Daughtry was lounging in a chair on an unusually warm February afternoon, stopping from work to install a pump on a remote property next to Alligator Lake, which is within the Five Red Wolves counties. He was wearing a paint-spotted shirt, camouflage cap, and knee pads.

Landowners like Daughtry blame the red wolf’s presence for a constellation of current or potential ailments, such as falling house prices, inability to reap crops if den wolves are in the way, and disruption. of the deer hunting season due to quarry frightening by a threat that bears teeth rather than weapons. Some even wonder if the red wolf qualifies as its own species, rather than a mix between gray wolves and coyotes.

“You ask 10 people in this county what the problem is and you’ll get 10 different answers,” Daughtry said. His wife has seen cats ravaged by wolves, while Daughtry himself said he was threatened by a wolf as he planted early morning corn about five years ago.

“This wolf got aggressive towards my dog ​​and I realized I was going to have to kill this wolf somehow,” he said. Unfortunately for Daughtry, he only had a potato rake and a wrench handy, so he hoisted his dog onto his tractor and waited half an hour for the wolf to retreat. “They’re not afraid of me,” he said. “These things are not afraid of humans.”

According to the FWS, no red wolf attacks on humans have been recorded since the experiment began in North Carolina in 1987. During this period, there have been seven documented predations by wolves on cattle. , mainly goats and chickens.

Land of Jett Ferebee, owner of land and farm in Creswell, North Carolina, where birds are among the few visible wildlife that remain on the land.
Land of Jett Ferebee, owner of land and farm in Creswell, North Carolina, where birds are among the few visible wildlife that remain on the land. Photograph: Jill Knight / Raleigh News & Observer / MCT via Getty Images

“It’s amazing that people are so pissed off about them,” Sutherland said, noting that deer populations actually peaked at wolf zenith in the mid-2000s, highlighting the role of red wolves as key component of a healthy ecosystem. “You have all these bears scattered around North Carolina and they have a different mythology behind them, the kind of teddy bear mystique, while the wolves are deep rooted like this thing that you have to get rid of.”

Much of the crucible for the red wolf’s imminent demise is vast fields of soybeans, corn and cotton. The flat farmlands are sometimes punctuated with grain silos, chicken coops and half-timbered houses, many of which collapse and are surrounded by vineyards. A few cows chew on tufts of red grass.

In this setting, it is not difficult to imagine the Red Wolf as an icon, a legendary survivor of human expansion.

Instead, the last red wolves on Earth will likely one day be found in one of 42 captive breeding facilities dotted around the United States.

“You don’t really look at people and say, ‘Wow, you look majestic when you walk down the street.’ But look at them, ”said Sherry Samuels, watching four wolves move up and down from their landscaped enclosure, eyes fluttering in our direction.
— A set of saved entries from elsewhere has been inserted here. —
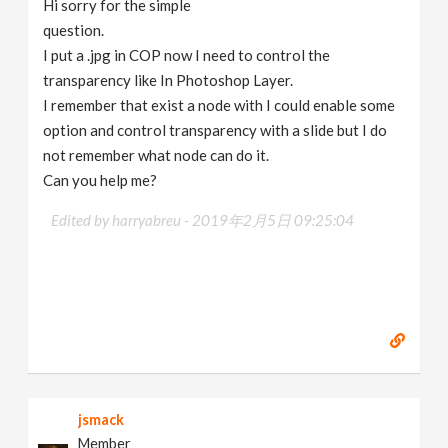
Hi sorry for the simple
v
question.
I put a .jpg in COP now I need to control the
i
transparency like In Photoshop Layer.
I remember that exist a node with I could enable some
g
option and control transparency with a slide but I do
not remember what node can do it.
Can you help me?
a
Edited by harryabreu -
2019年2月5日 09:25:04
t
i
o
n
jsmack
Member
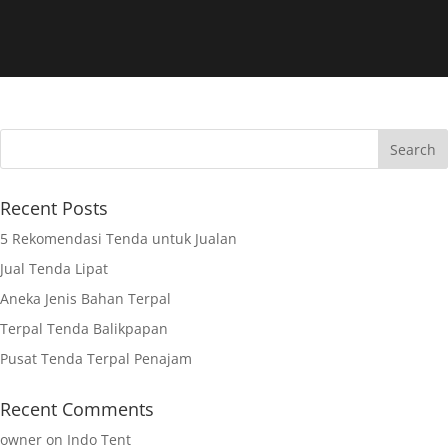
Recent Posts
5 Rekomendasi Tenda untuk Jualan
Jual Tenda Lipat
Aneka Jenis Bahan Terpal
Terpal Tenda Balikpapan
Pusat Tenda Terpal Penajam
Recent Comments
owner
on
Indo Tent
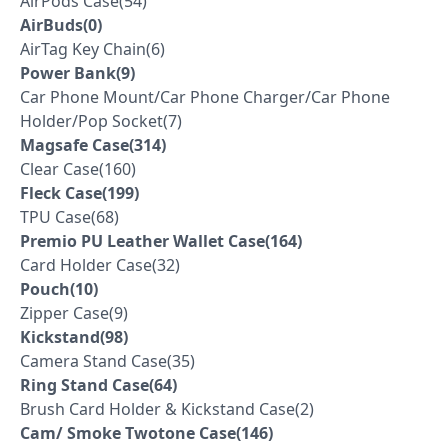
AirPods Case(54)
AirBuds(0)
AirTag Key Chain(6)
Power Bank(9)
Car Phone Mount/Car Phone Charger/Car Phone
Holder/Pop Socket(7)
Magsafe Case(314)
Clear Case(160)
Fleck Case(199)
TPU Case(68)
Premio PU Leather Wallet Case(164)
Card Holder Case(32)
Pouch(10)
Zipper Case(9)
Kickstand(98)
Camera Stand Case(35)
Ring Stand Case(64)
Brush Card Holder & Kickstand Case(2)
Cam/ Smoke Twotone Case(146)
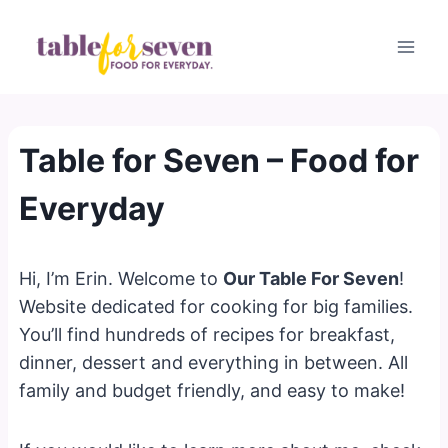
Skip
to
content
Table for Seven – Food for
Everyday
Hi, I’m Erin. Welcome to
Our Table For Seven
!
Website dedicated for cooking for big families.
You’ll find hundreds of recipes for breakfast,
dinner, dessert and everything in between. All
family and budget friendly, and easy to make!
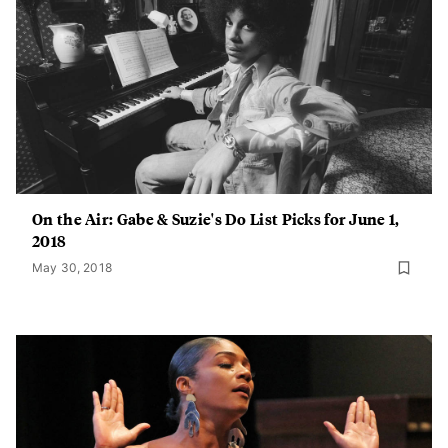
On the Air: Gabe & Suzie's Do List Picks for June 1,
2018
May 30, 2018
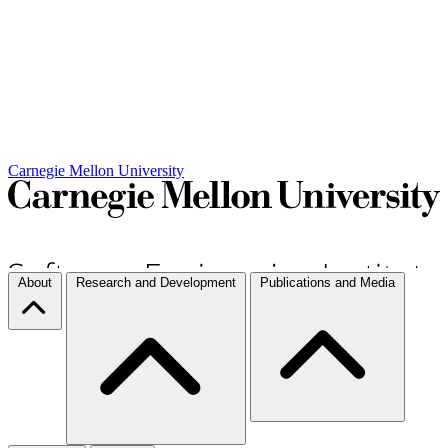
Carnegie Mellon University
About
Research and Development
Publications and Media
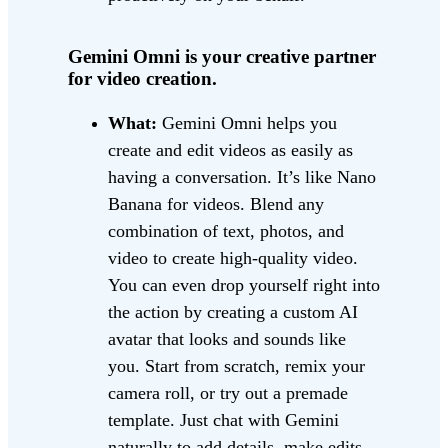
Gemini Omni is your creative partner
for video creation.
What:
Gemini Omni helps you
create and edit videos as easily as
having a conversation. It’s like Nano
Banana for videos. Blend any
combination of text, photos, and
video to create high-quality video.
You can even drop yourself right into
the action by creating a custom AI
avatar that looks and sounds like
you. Start from scratch, remix your
camera roll, or try out a premade
template. Just chat with Gemini
naturally to add details, make edits,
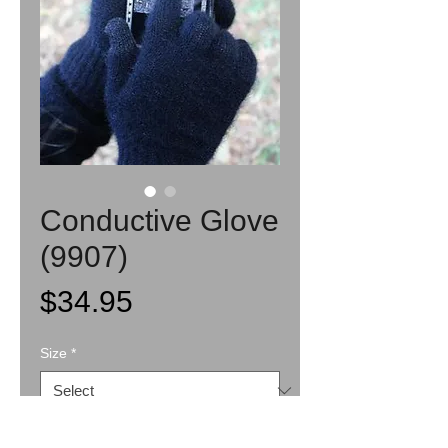
Conductive Glove
(9907)
Price
$34.95
Size
*
Quantity
*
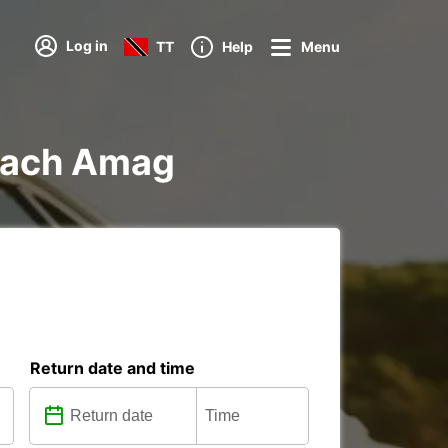
Log in
TT
Help
Menu
elach Amag
Return date and time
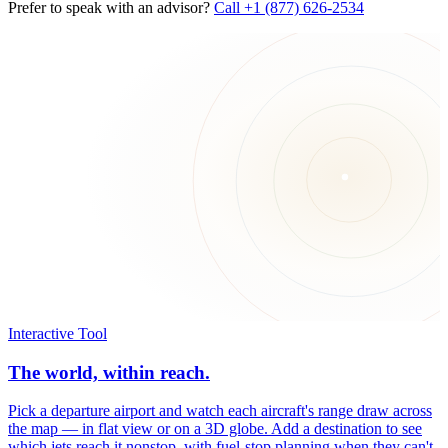
Prefer to speak with an advisor?
Call +1 (877) 626-2534
Interactive Tool
The world, within reach.
Pick a departure airport and watch each aircraft's range draw across
the map — in flat view or on a 3D globe. Add a destination to see
which jets reach it nonstop, with fuel-stop planning when they can't.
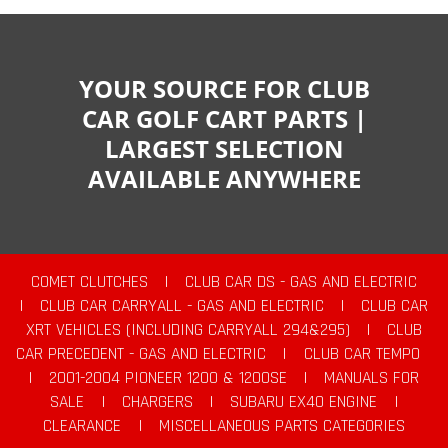
YOUR SOURCE FOR CLUB
CAR GOLF CART PARTS |
LARGEST SELECTION
AVAILABLE ANYWHERE
COMET CLUTCHES
|
CLUB CAR DS - GAS AND ELECTRIC
|
CLUB CAR CARRYALL - GAS AND ELECTRIC
|
CLUB CAR
XRT VEHICLES (INCLUDING CARRYALL 294&295)
|
CLUB
CAR PRECEDENT - GAS AND ELECTRIC
|
CLUB CAR TEMPO
|
2001-2004 PIONEER 1200 & 1200SE
|
MANUALS FOR
SALE
|
CHARGERS
|
SUBARU EX40 ENGINE
|
CLEARANCE
|
MISCELLANEOUS PARTS CATEGORIES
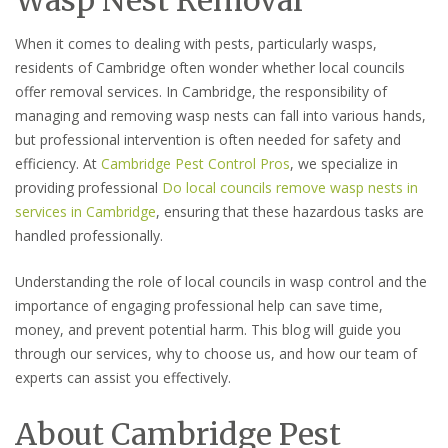
When it comes to dealing with pests, particularly wasps,
residents of Cambridge often wonder whether local councils
offer removal services. In Cambridge, the responsibility of
managing and removing wasp nests can fall into various hands,
but professional intervention is often needed for safety and
efficiency. At
Cambridge Pest Control Pros
, we specialize in
providing professional
Do local councils remove wasp nests in
services in Cambridge
, ensuring that these hazardous tasks are
handled professionally.
Understanding the role of local councils in wasp control and the
importance of engaging professional help can save time,
money, and prevent potential harm. This blog will guide you
through our services, why to choose us, and how our team of
experts can assist you effectively.
About Cambridge Pest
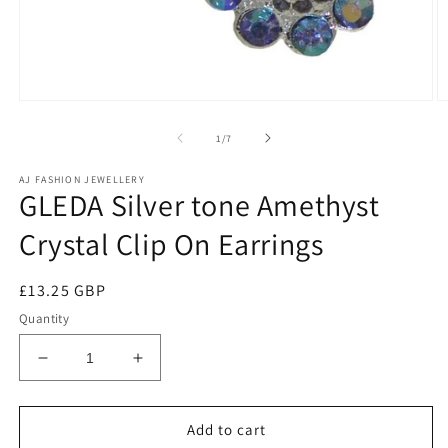
of
1
/
7
AJ FASHION JEWELLERY
GLEDA Silver tone Amethyst
Crystal Clip On Earrings
Regular
£13.25 GBP
price
Quantity
Decrease
Increase
quantity
quantity
for
for
GLEDA
GLEDA
Add to cart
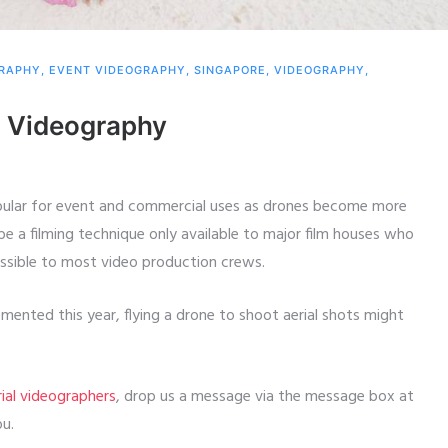
GRAPHY
,
EVENT VIDEOGRAPHY
,
SINGAPORE
,
VIDEOGRAPHY
,
al Videography
opular for event and commercial uses as drones become more
 a filming technique only available to major film houses who
essible to most video production crews.
ented this year, flying a drone to shoot aerial shots might
rial videographers
, drop us a message via the message box at
ou.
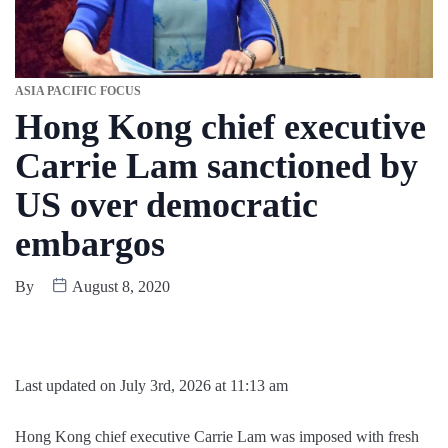
ASIA PACIFIC FOCUS
Hong Kong chief executive
Carrie Lam sanctioned by
US over democratic
embargos
By
August 8, 2020
Last updated on July 3rd, 2026 at 11:13 am
Hong Kong chief executive Carrie Lam was imposed with fresh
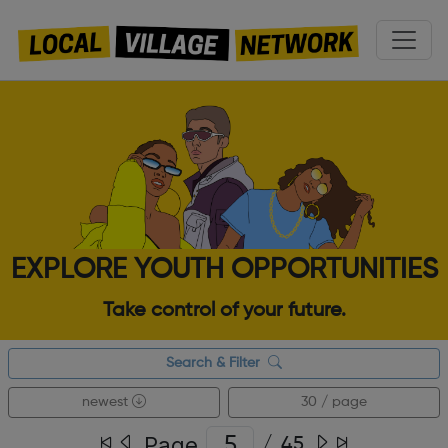
EXPLORE YOUTH OPPORTUNITIES
Take control of your future.
Search & Filter
newest
30 / page
Page
/
45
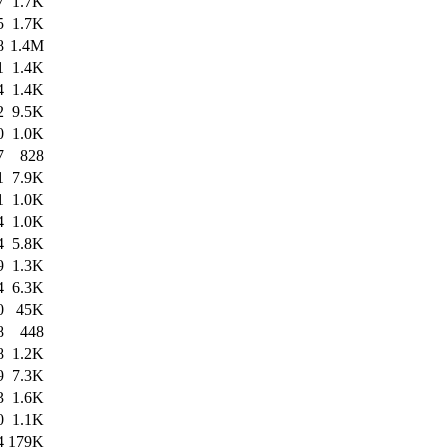
7
1.7K
5
1.7K
8
1.4M
1
1.4K
4
1.4K
2
9.5K
0
1.0K
7
828
1
7.9K
1
1.0K
4
1.0K
4
5.8K
9
1.3K
4
6.3K
0
45K
8
448
8
1.2K
9
7.3K
3
1.6K
0
1.1K
4
179K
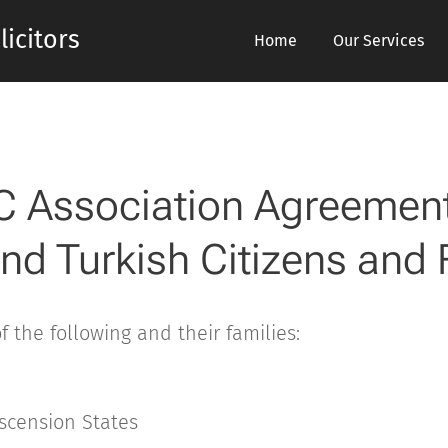
icitors
Home
Our Services
C Association Agreement
nd Turkish Citizens and 
of the following and their families:
scension States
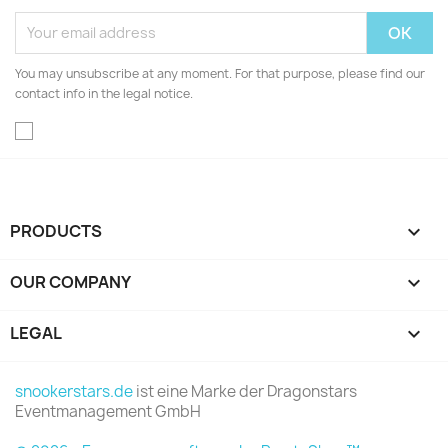
You may unsubscribe at any moment. For that purpose, please find our
contact info in the legal notice.
PRODUCTS

OUR COMPANY

LEGAL

snookerstars.de
ist eine Marke der Dragonstars
Eventmanagement GmbH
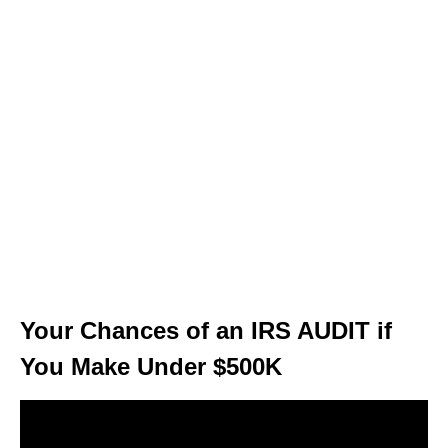
Your Chances of an IRS AUDIT if
You Make Under $500K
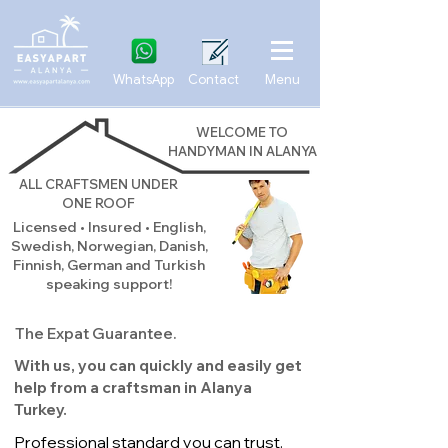
WhatsApp
Contact
Menu
WELCOME TO
HANDYMAN IN ALANYA
ALL CRAFTSMEN UNDER
ONE ROOF
Licensed • Insured • English,
Swedish, Norwegian, Danish,
Finnish, German and Turkish
speaking support!
The Expat Guarantee.
With us, you can quickly and easily get
help from a craftsman in Alanya
Turkey.
Professional standard you can trust.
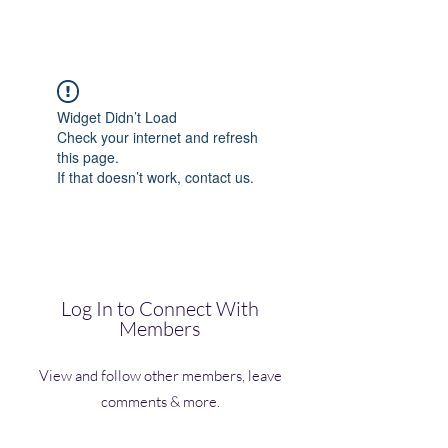
(Vol)TutorCom
Widget Didn’t Load
Check your internet and refresh
this page.
If that doesn’t work, contact us.
Log In to Connect With
Members
View and follow other members, leave
comments & more.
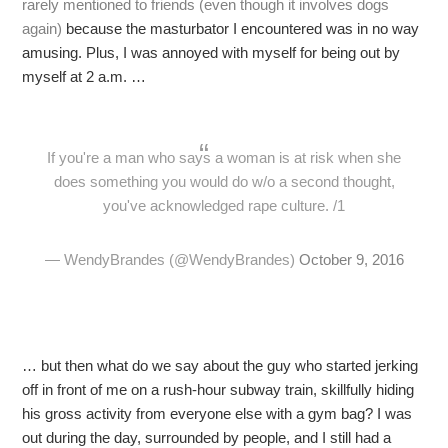
rarely mentioned to friends (even though it involves dogs
again)
because the masturbator I encountered was in no way
amusing. Plus, I was annoyed with myself for being out by
myself at 2 a.m. …
If you're a man who says a woman is at risk when she
does something you would do w/o a second thought,
you've acknowledged rape culture. /1
— WendyBrandes (@WendyBrandes)
October 9, 2016
… but then what do we say about the guy who started jerking
off in front of me on a rush-hour subway train, skillfully hiding
his gross activity from everyone else with a gym bag? I was
out during the day, surrounded by people, and I still had a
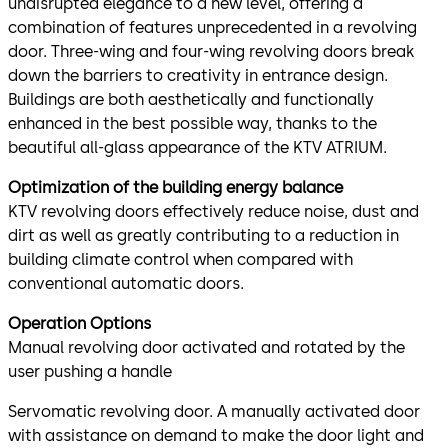
undisrupted elegance to a new level, offering a
combination of features unprecedented in a revolving
door. Three-wing and four-wing revolving doors break
down the barriers to creativity in entrance design.
Buildings are both aesthetically and functionally
enhanced in the best possible way, thanks to the
beautiful all-glass appearance of the KTV ATRIUM.
Optimization of the building energy balance
KTV revolving doors effectively reduce noise, dust and
dirt as well as greatly contributing to a reduction in
building climate control when compared with
conventional automatic doors.
Operation Options
Manual revolving door activated and rotated by the
user pushing a handle
Servomatic revolving door. A manually activated door
with assistance on demand to make the door light and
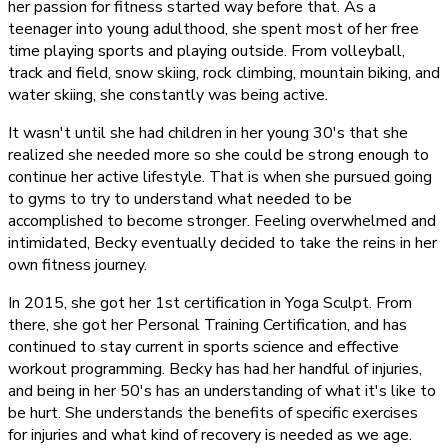
her passion for fitness started way before that. As a
teenager into young adulthood, she spent most of her free
time playing sports and playing outside. From volleyball,
track and field, snow skiing, rock climbing, mountain biking, and
water skiing, she constantly was being active.
It wasn't until she had children in her young 30's that she
realized she needed more so she could be strong enough to
continue her active lifestyle. That is when she pursued going
to gyms to try to understand what needed to be
accomplished to become stronger. Feeling overwhelmed and
intimidated, Becky eventually decided to take the reins in her
own fitness journey.
In 2015, she got her 1st certification in Yoga Sculpt. From
there, she got her Personal Training Certification, and has
continued to stay current in sports science and effective
workout programming. Becky has had her handful of injuries,
and being in her 50's has an understanding of what it's like to
be hurt. She understands the benefits of specific exercises
for injuries and what kind of recovery is needed as we age.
Samuels is director of the animal department at the Museum of Life & Science in Raleigh, North Carolina, a place that welcomes about 500,000 visitors a year to see its red wolves, bears, and other attractions. This facility and others are trying to keep the wolf’s gene pool from drying up.

“It’s just an awesome thing to watch them, how they care about each other and how they each have their roles,” Samuels said, looking at the wolf family in awe. “If we lose them, we lose an opportunity to show that we are better. As humans, we can do better.

[ad_2]
Source link

Leave A Reply

Your email address will not be published.